Les leçons de Jean Zay 

Les 26 et 27 mai, l'Education nationale commémore les 4 grandes figures qui entrent au Panthéon. Parmi elles, celle de Jean Zay se détache particulièrement pour l'Ecole. Ancien ministre de l'éducation nationale,  ses écrits sont régulièrement cités par les ministres de Vincent Peillon à Najat Vallaud-Belkacem. Un ouvrage d'Antoine Prost et Pascal Ory éclaire son action ministérielle. Quelles leçons en tirer ?

 

L'assassinat de Jean Zay par la Milice, une police politique de Vichy, la persécution dont il a été victime en tant que ministre du Front populaire et que juif, participent de son entrée au Panthéon. Son oeuvre comme ministre, même si elle est moins connue, la justifie également.

 

Ministre du Front Populaire, Jean Zay règne sur un petit ministère en 1937 et 1938. On ne compte alors que 250 000 élèves dans le secondaire encadrés par 15 000 professeurs. Au primaire les effectifs sont plus importants mais il n'y a que 150 000 instituteurs. Quant aux étudiants ils ne sont que 75 000. Jean Zay n'est donc pas un "poids lourd" du gouvernement et il n'arrive pas, comme les ministres actuels, en tête de l'ordre protocolaire. Enfin Jean Zay est ministre à une époque où le cheminement d'une loi met en moyenne trois années. Un temps assez long pour que l'action ministérielle soit impossible...

 

Pourtant Jean Zay  laisse le souvenir d'un grand réformateur. C'est à ce titre qu'il est souvent convoqué dans les discours ministériels. Mais pas toujours à raison.

 

Car la première leçon de la "méthode Zay" c'est que c'est un homme de l'expérimentation libre. Jean Zay n'a pas crée de direction de l'innovation. Il a invité les enseignants à expérimenter.
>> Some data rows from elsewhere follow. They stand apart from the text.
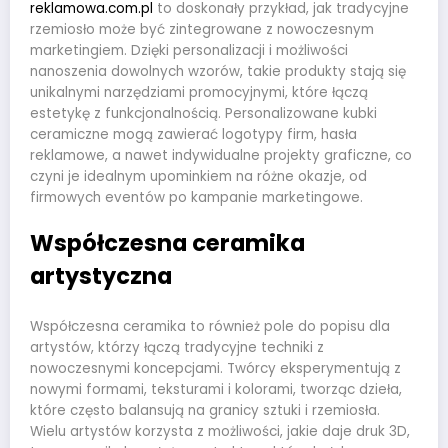
reklamowa.com.pl
to doskonały przykład, jak tradycyjne
rzemiosło może być zintegrowane z nowoczesnym
marketingiem. Dzięki personalizacji i możliwości
nanoszenia dowolnych wzorów, takie produkty stają się
unikalnymi narzędziami promocyjnymi, które łączą
estetykę z funkcjonalnością. Personalizowane kubki
ceramiczne mogą zawierać logotypy firm, hasła
reklamowe, a nawet indywidualne projekty graficzne, co
czyni je idealnym upominkiem na różne okazje, od
firmowych eventów po kampanie marketingowe.
Współczesna ceramika
artystyczna
Współczesna ceramika to również pole do popisu dla
artystów, którzy łączą tradycyjne techniki z
nowoczesnymi koncepcjami. Twórcy eksperymentują z
nowymi formami, teksturami i kolorami, tworząc dzieła,
które często balansują na granicy sztuki i rzemiosła.
Wielu artystów korzysta z możliwości, jakie daje druk 3D,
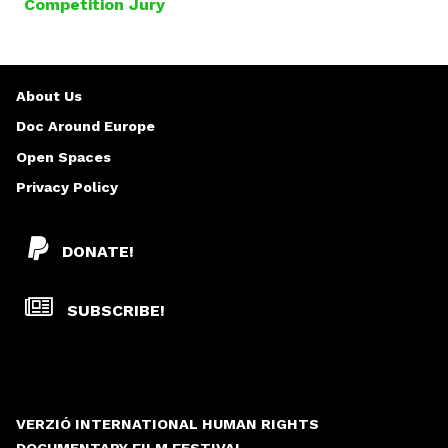
G
e
d
E
r
e
S
About Us
Ž
i
Doc Around Europe
c
Open Spaces
k
Privacy Policy
y
t
e
DONATE!
SUBSCRIBE!
VERZIÓ INTERNATIONAL HUMAN RIGHTS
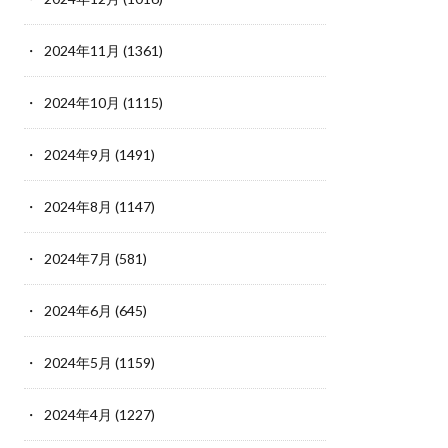
2024年11月
(1361)
2024年10月
(1115)
2024年9月
(1491)
2024年8月
(1147)
2024年7月
(581)
2024年6月
(645)
2024年5月
(1159)
2024年4月
(1227)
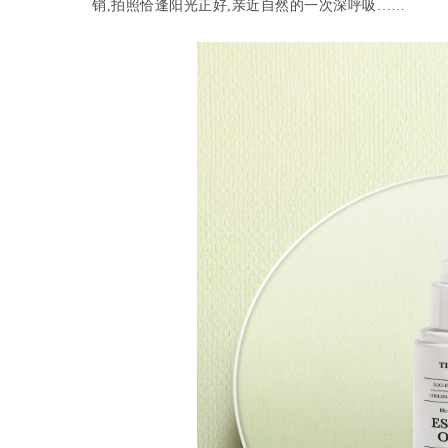
销,拍照恰逢阳光正好,亲近自然的一次深呼吸……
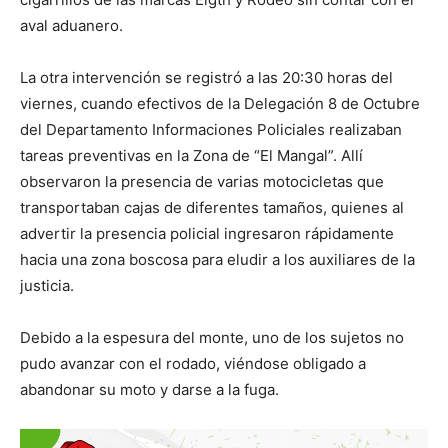
aval aduanero.
La otra intervención se registró a las 20:30 horas del
viernes, cuando efectivos de la Delegación 8 de Octubre
del Departamento Informaciones Policiales realizaban
tareas preventivas en la Zona de “El Mangal”. Allí
observaron la presencia de varias motocicletas que
transportaban cajas de diferentes tamaños, quienes al
advertir la presencia policial ingresaron rápidamente
hacia una zona boscosa para eludir a los auxiliares de la
justicia.
Debido a la espesura del monte, uno de los sujetos no
pudo avanzar con el rodado, viéndose obligado a
abandonar su moto y darse a la fuga.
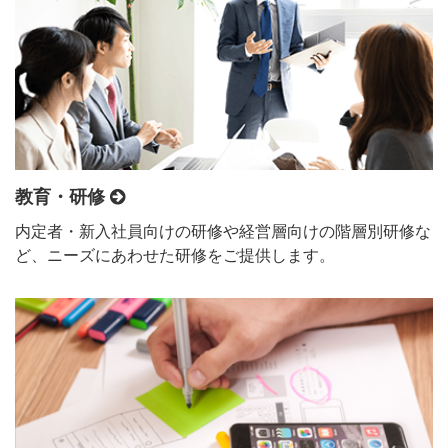
教育・研修
内定者・新入社員向けの研修や経営層向けの階層別研修な
ど、ニーズにあわせた研修をご提供します。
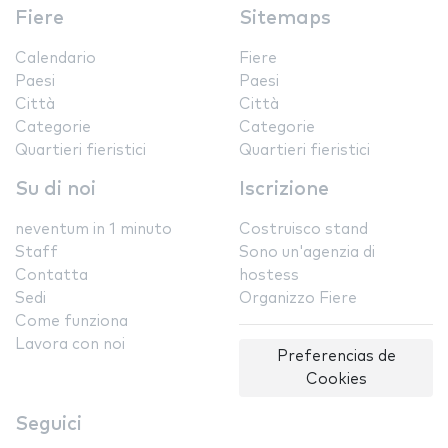
Fiere
Sitemaps
Calendario
Fiere
Paesi
Paesi
Città
Città
Categorie
Categorie
Quartieri fieristici
Quartieri fieristici
Su di noi
Iscrizione
neventum in 1 minuto
Costruisco stand
Staff
Sono un'agenzia di
Contatta
hostess
Sedi
Organizzo Fiere
Come funziona
Lavora con noi
Preferencias de
Cookies
Seguici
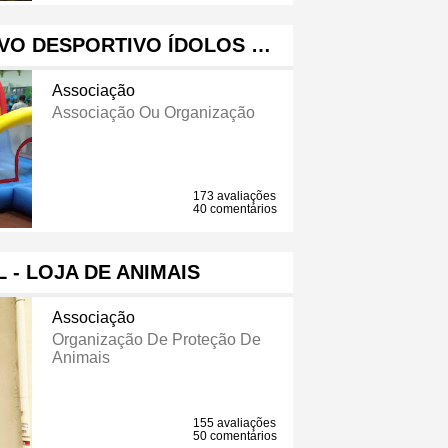
VO DESPORTIVO ÍDOLOS …
Associação
Associação Ou Organização
173 avaliações
40 comentários
 - LOJA DE ANIMAIS
Associação
Organização De Proteção De
Animais
155 avaliações
50 comentários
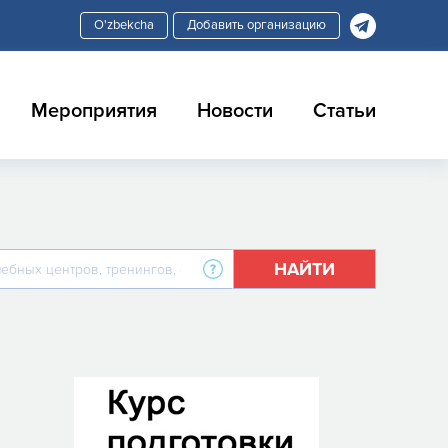
Добавить организацию
Мероприятия
Новости
Статьи
НАЙТИ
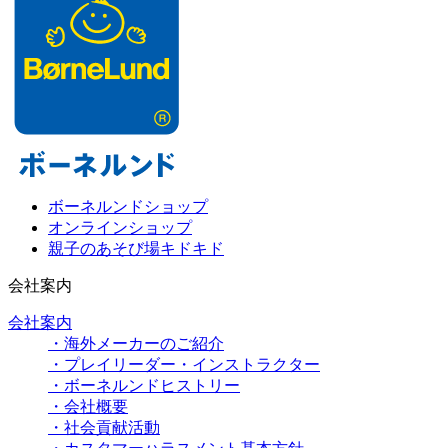
ボーネルンドショップ
オンラインショップ
親子のあそび場キドキド
会社案内
会社案内
・海外メーカーのご紹介
・プレイリーダー・インストラクター
・ボーネルンドヒストリー
・会社概要
・社会貢献活動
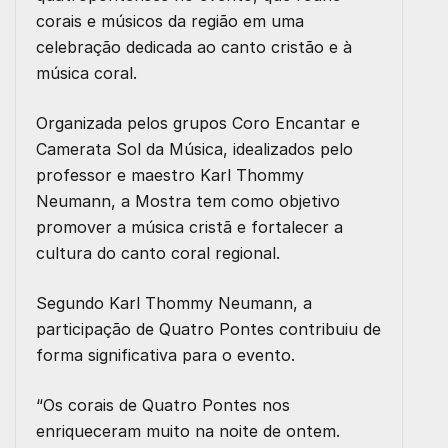
corais e músicos da região em uma
celebração dedicada ao canto cristão e à
música coral.
Organizada pelos grupos Coro Encantar e
Camerata Sol da Música, idealizados pelo
professor e maestro Karl Thommy
Neumann, a Mostra tem como objetivo
promover a música cristã e fortalecer a
cultura do canto coral regional.
Segundo Karl Thommy Neumann, a
participação de Quatro Pontes contribuiu de
forma significativa para o evento.
“Os corais de Quatro Pontes nos
enriqueceram muito na noite de ontem.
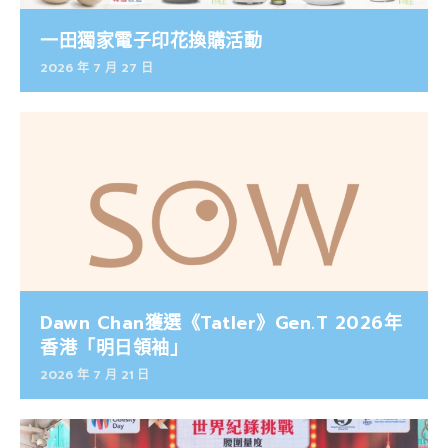
一田獨家電子印花換購活動
2026 年 7 月 27 日
Dawn Chan獲選《Tatler》Gen.T 2026年
香港「明日領袖」
2026 年 7 月 21 日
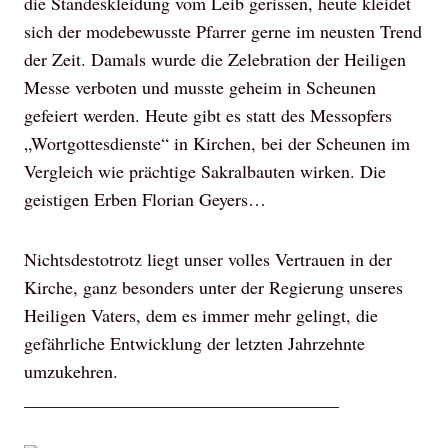
die Standeskleidung vom Leib gerissen, heute kleidet
sich der modebewusste Pfarrer gerne im neusten Trend
der Zeit. Damals wurde die Zelebration der Heiligen
Messe verboten und musste geheim in Scheunen
gefeiert werden. Heute gibt es statt des Messopfers
„Wortgottesdienste“ in Kirchen, bei der Scheunen im
Vergleich wie prächtige Sakralbauten wirken. Die
geistigen Erben Florian Geyers…
Nichtsdestotrotz liegt unser volles Vertrauen in der
Kirche, ganz besonders unter der Regierung unseres
Heiligen Vaters, dem es immer mehr gelingt, die
gefährliche Entwicklung der letzten Jahrzehnte
umzukehren.
___________________________________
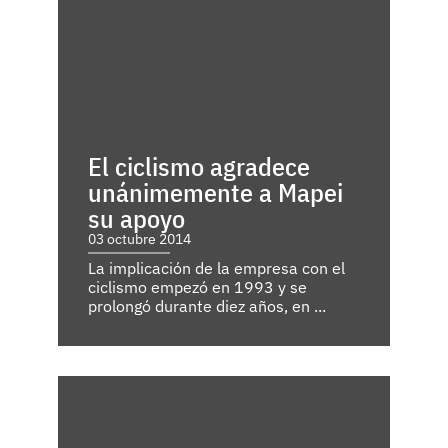
El ciclismo agradece
unánimemente a Mapei
su apoyo
03 octubre 2014
La implicación de la empresa con el
ciclismo empezó en 1993 y se
prolongó durante diez años, en ...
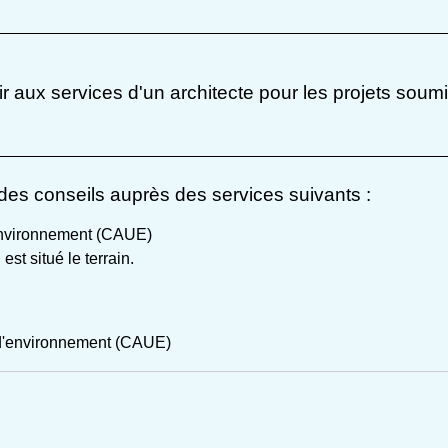
r aux services d'un architecte pour les projets soum
t des conseils auprès des services suivants :
'environnement (CAUE)
st situé le terrain.
t d'environnement (CAUE)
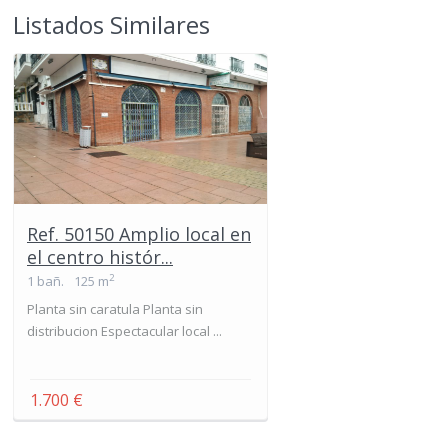
Listados Similares
Ref. 50150 Amplio local en
el centro histór...
2
1 bañ.
125 m
Planta sin caratula Planta sin
distribucion Espectacular local ...
1.700 €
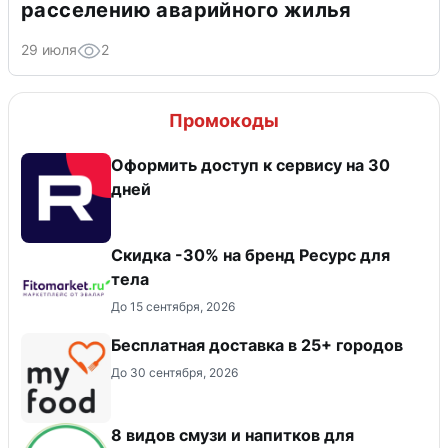
расселению аварийного жилья
29 июля
2
Промокоды
Оформить доступ к сервису на 30
дней
Скидка -30% на бренд Ресурс для
тела
До 15 сентября, 2026
Бесплатная доставка в 25+ городов
До 30 сентября, 2026
8 видов смузи и напитков для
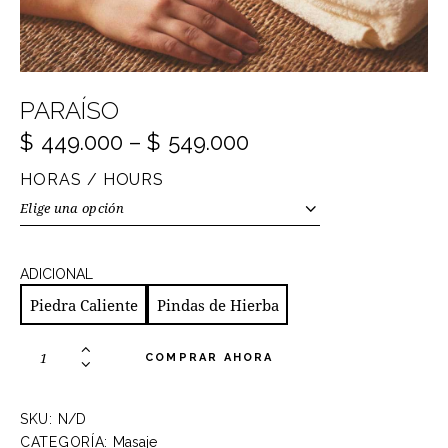
PARAÍSO
$
449.000
–
$
549.000
HORAS / HOURS
ADICIONAL
Piedra Caliente
Pindas de Hierba
COMPRAR AHORA
SKU:
N/D
CATEGORÍA:
Masaje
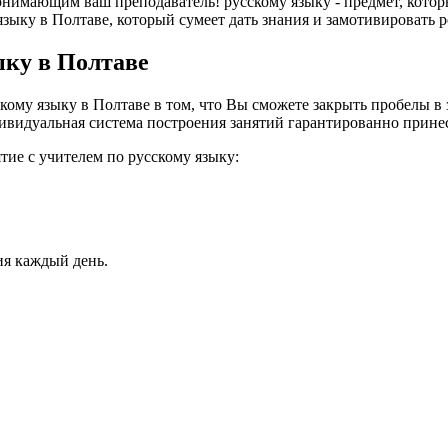
нимающим ваш преподаватель! русскому языку - предмет, которы
ыку в Полтаве, который сумеет дать знания и замотивировать ребе
ыку в Полтаве
му языку в Полтаве в том, что Вы сможете закрыть пробелы в з
ивидуальная система построения занятий гарантированно принесе
тие с учителем по русскому языку:
ия каждый день.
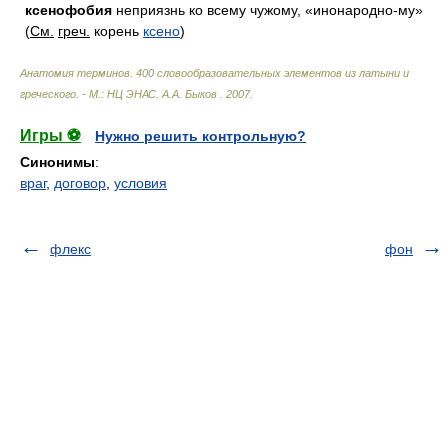
ксенофобия
неприязнь ко всему чужому, «инонародно-му»
(
См.
греч.
корень
ксено
)
Анатомия терминов. 400 словообразовательных элементов из латыни и
греческого. - М.: НЦ ЭНАС
.
А.А. Быков
.
2007
.
Игры ⚽
Нужно решить контрольную?
Синонимы
:
враг
,
договор
,
условия
флекс
фон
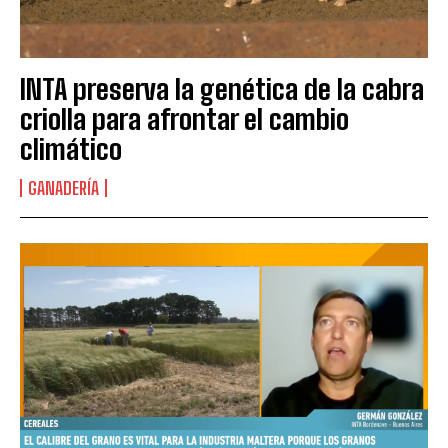
INTA preserva la genética de la cabra
criolla para afrontar el cambio
climático
GANADERÍA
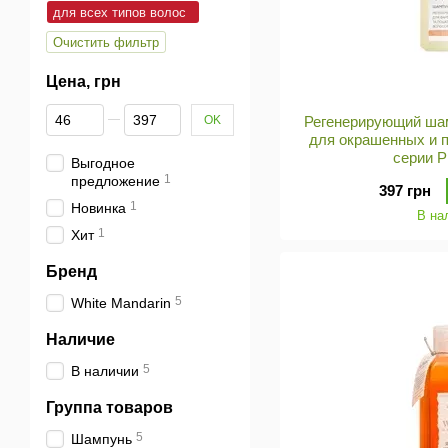
для всех типов волос
Очистить фильтр
Цена, грн
От Цена, грн
До Цена, грн
OK
Регенерирующий шам
для окрашенных и 
серии P
Выгодное
1
предложение
397 грн
1
Новинка
В на
1
Хит
Бренд
5
White Mandarin
Наличие
5
В наличии
Группа товаров
5
Шампунь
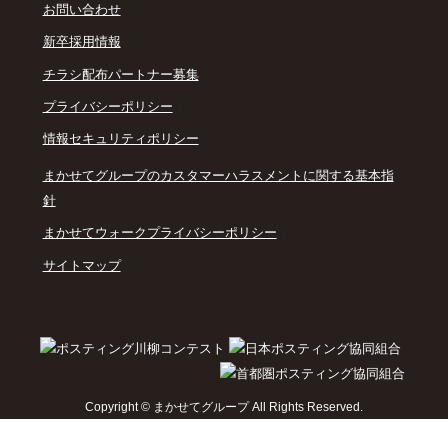
｜
お問い合わせ
｜
新卒採用情報
｜
チラシ配布パートナー募集
｜
プライバシーポリシー
｜
情報セキュリティポリシー
まかせてグループのカスタマーハラスメントに関する基本指
｜
針
｜
まかせてウォークプライバシーポリシー
｜
サイトマップ
Copyright © まかせてグループ All Rights Reserved.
Il le fait en inventant des classes d'orientation où les enseignants construisent peu à peu les contenus en 1937. Il le fait bien davantage avec les classes de fin d'étude primaire en 1938. Alors que le Front populaire a étendu la scolarité obligatoire à 14 ans, il invite les enseignants à inventer les contenus d'enseignement pour ces jeunes de 13 à 14 ans. Il fixe quelques règles mais la liberté est très grande dans le choix des sujets d'étude. C'est là que l'on verra apparaitre les classes promenade qu'il évoque dans ses mémoires.

 

Jean Zay est aussi l'homme de la démocratisation de l'enseignement. Dans un système très cloisonné, il réunit dans ses classes d'orientation instituteurs et professeurs du secondaire, élèves des écoles du peuple et des lycées bourgeois. Mais comme il présente ces classes comme une expérimentation, la greffe prend et ces classes sont recherchées.

 

Ces temps bénis de la confiance faite aux enseignants semblent bien éloignés des machines bureaucratiques mises en place dans les réformes de ses successeurs. Pourtant cette confiance s'appuyait sur l'administration centrale avec des hommes comme Louis Cros, Gustave Monod que l'on va retrouver dans l'après guerre au ministère.

 

Cette continuité s'explique aussi parce que l'Education nationale fait corps. Elle est loin d'être uniforme et les persécutions subies par C Freinet, celles qui accompagnent le décret loi de 1938 chez les instituteurs, montrent qu'il y a des clivages dans l'Education nationale. Mais globalement l'administration accompagne ses maitres.

 

Alors que la figure de Jean Zay va être largement utilisée dans les heures à venir, il n'est pas inutile de rappeler ce que pourrait être une administration confiante, attendant que ses enseignants expérimentent avant de légiférer.

 

François Jarraud

Antoine Prost, Pascal Ory, Jean Zay. Le ministre assassiné (1904-1944), Tallandier Canopé 2015. ISBN979-10-210-1070-3

 

Par fjarraud , le mardi 26 mai 2015.